Dorian Hunter 087 - Jenseits der Schwelle by Simon Borner & Catherine Parker

Dorian Hunter 087 - Jenseits der Schwelle by Simon Borner & Catherine Parker

Autor:Simon Borner & Catherine Parker
Die sprache: deu
Format: epub
Tags: Dämonen, Horror, Mystery, Magie
ISBN: 9783955720872
Herausgeber: Zaubermond
veröffentlicht: 2017-01-27T00:00:00+00:00


Kapitel 2

Vergangenheit (Irenes Tagebuch)

Aufgewühlt blickte Irene auf die letzten Zeilen ihrer Mutter. Wie hatte sie deren Warnung bloß vergessen können?

Seit sie fünf Jahre alt war, wusste sie von dem Tagebuch. Damals hatte sie es zufällig auf dem Dachboden gefunden, wo sie häufig herumstöberte, weil Mother Goose, die alte Furie, mit ihren krummen Beinen ihr dort hinauf nicht folgen konnte. Dort oben war sie vor dem Gekeife der Hexe sicher. Außerdem lagerten dort – zwischen Bergen von Gerümpel – auch viele aufregende Dinge: Hexenbücher, allerlei magischer Krimskrams, seltsame Tiegel mit stinkendem Inhalt, Lederbeutelchen mit Knochensplittern, eine Kette aus Zähnen, diverse Öle und Kräutermixturen. Etliches davon war vergammelt, da Mother Goose offenkundig keine Verwendung mehr dafür hatte. Für die Hexe zählte allein die Perfektionierung ihrer Uhrenmagie. Im Gegensatz zum Dachboden war ihre Uhrenwerkstatt daher meist sauber und sämtliche Gerätschaften ordentlich sortiert.

Irene wusste die aufgeräumte Werkstatt als Lernort durchaus zu schätzen. Dennoch mochte sie auch den Dachboden. Er wirkte auf geheimnisvolle Weise fern von allem. Der Pulsschlag des Hexenhauses verstummte, wich einer dämmrig-sanften Stille. Hier oben war das Ticken der zahlreichen Uhren kaum noch zu hören. Keine Spiegel warfen das eigene Antlitz verzerrt zurück, keine Puppen starrten einem mit toten Augen entgegen. Hier oben konnte Irene sich Mother Gooses Zugriff für eine Weile entziehen.

Dass ihre eigene Mutter einst ebenfalls auf den Dachboden geflohen war, wusste Irene, seit sie vor Jahren das Tagebuch gefunden hatte.

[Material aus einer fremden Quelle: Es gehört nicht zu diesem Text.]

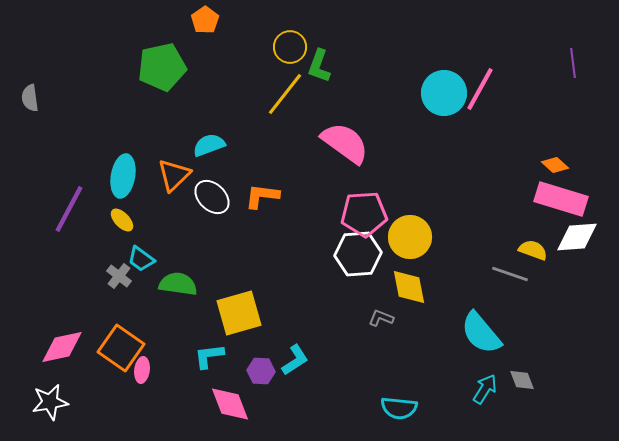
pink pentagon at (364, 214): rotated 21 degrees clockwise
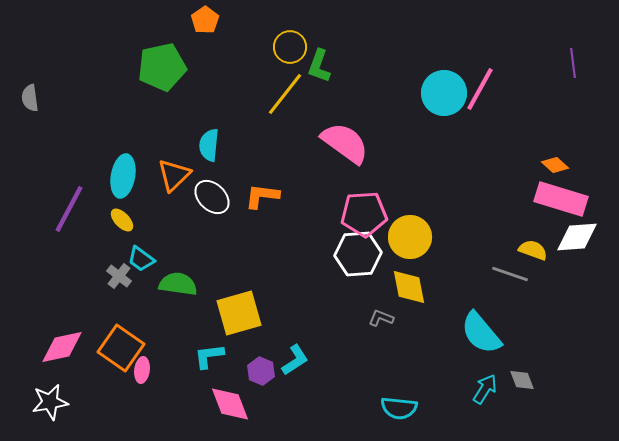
cyan semicircle at (209, 145): rotated 64 degrees counterclockwise
purple hexagon at (261, 371): rotated 20 degrees clockwise
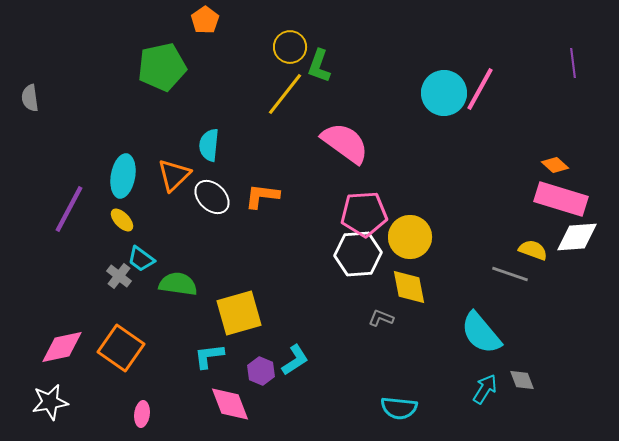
pink ellipse at (142, 370): moved 44 px down
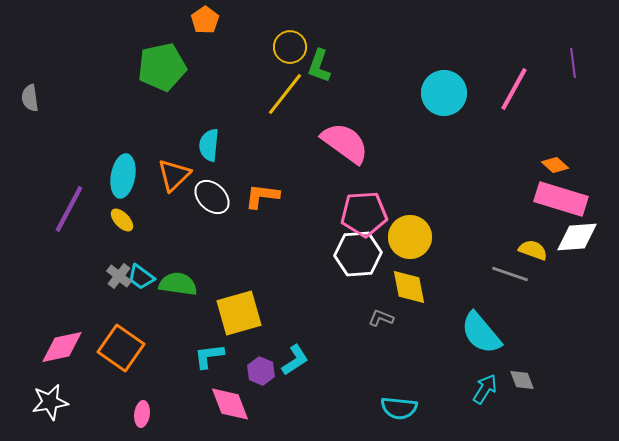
pink line at (480, 89): moved 34 px right
cyan trapezoid at (141, 259): moved 18 px down
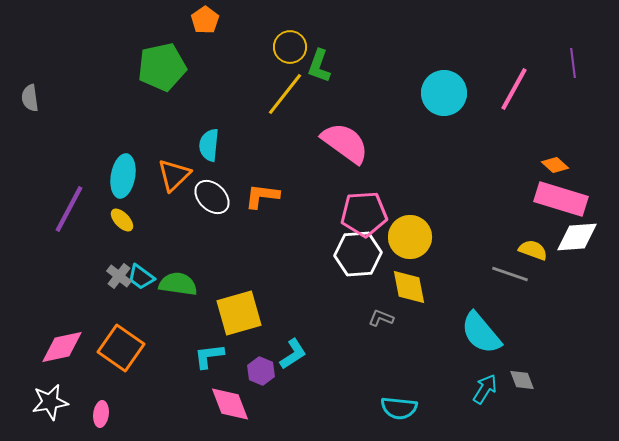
cyan L-shape at (295, 360): moved 2 px left, 6 px up
pink ellipse at (142, 414): moved 41 px left
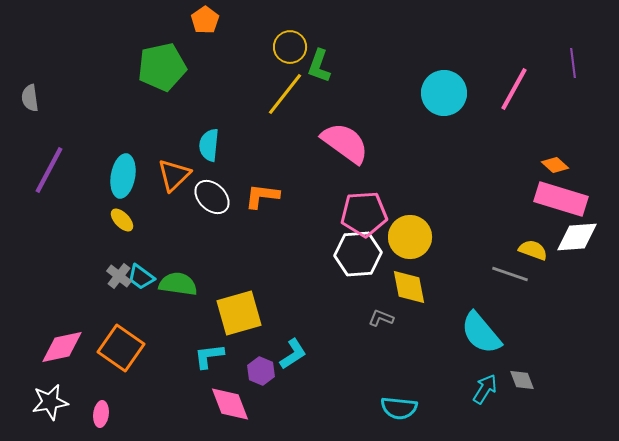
purple line at (69, 209): moved 20 px left, 39 px up
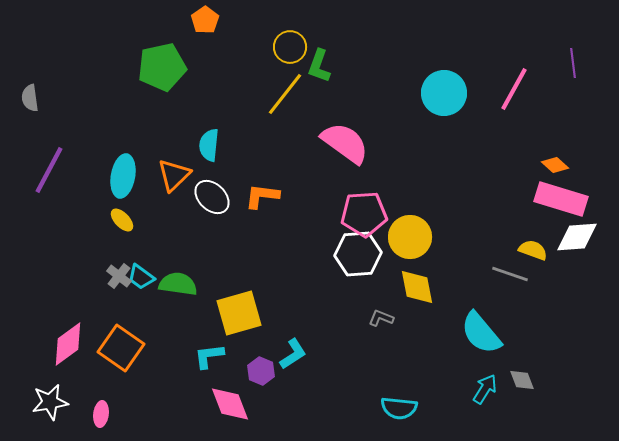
yellow diamond at (409, 287): moved 8 px right
pink diamond at (62, 347): moved 6 px right, 3 px up; rotated 24 degrees counterclockwise
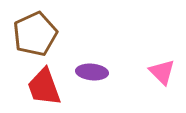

Versteckt zwischen Balken, außen leicht feucht vom Regen, hatte es dort auf sie gewartet. Noch kaum des Lesens mächtig, hatte sie mühsam die verwischten Buchstaben entziffert.

Als Fünfjährige war sie mächtig stolz auf ihre Leistung gewesen – und überglücklich, weil es ihr endlich gelungen war, etwas über ihre Mutter zu erfahren, von der Mother Goose niemals sprechen wollte. Auch Mrs Sykes, die Irene eine Weile als Hauslehrerin betreut hatte, wollte oder konnte ihr keine Auskunft geben. Und nachdem die örtliche Behörde, die ursprünglich auf Irenes Schulbesuch gedrängt hatte, die Sache irgendwann wieder vergaß, kündigte Mrs Sykes von einem Tag auf den anderen den Unterricht. Nicht, dass Irene die strenge Ziege wirklich vermisst hätte …

Das Tagebuch blieb ihr geheimer Schatz. Etliche Teile des Inhalts erschienen ihr als Kind wirr und unverständlich. In der Folge hatte sie vieles davon einfach ausgeblendet. Sie hatte lediglich zu träumen begonnen – von der Familie, die sie sich so sehr wünschte. Von ihrem Vater, den sie nie kennengelernt hatte. Sogar Zeichnungen hatte sie angefertigt.

Drei Menschen. Hand in Hand. Glücklich vereint.

Es waren alberne, unerfüllbare Träume eines kleinen Mädchens gewesen, so viel war Irene längst klar. Immerhin war sie damals klug genug gewesen, den Fund des Tagebuchs vor Mother Goose geheim zu halten. Mit keinem Wort hatte sie verraten, dass sie nun wusste, wer ihre Eltern waren. Ihre Mutter war ohnehin tot, gestorben kurz nach Irenes Geburt. Und Woody, der Internatsschüler? Er war seit seinem Schulverweis spurlos verschwunden. Irenes Vater ahnte wohl nicht einmal, dass sie überhaupt existierte …

Irene presste das Tagebuch gegen die Brust. Kein Laut drang über ihre Lippen. Sie war längst kein kleines Mädchen mehr, das heimlich weinte und seine Eltern vermisste.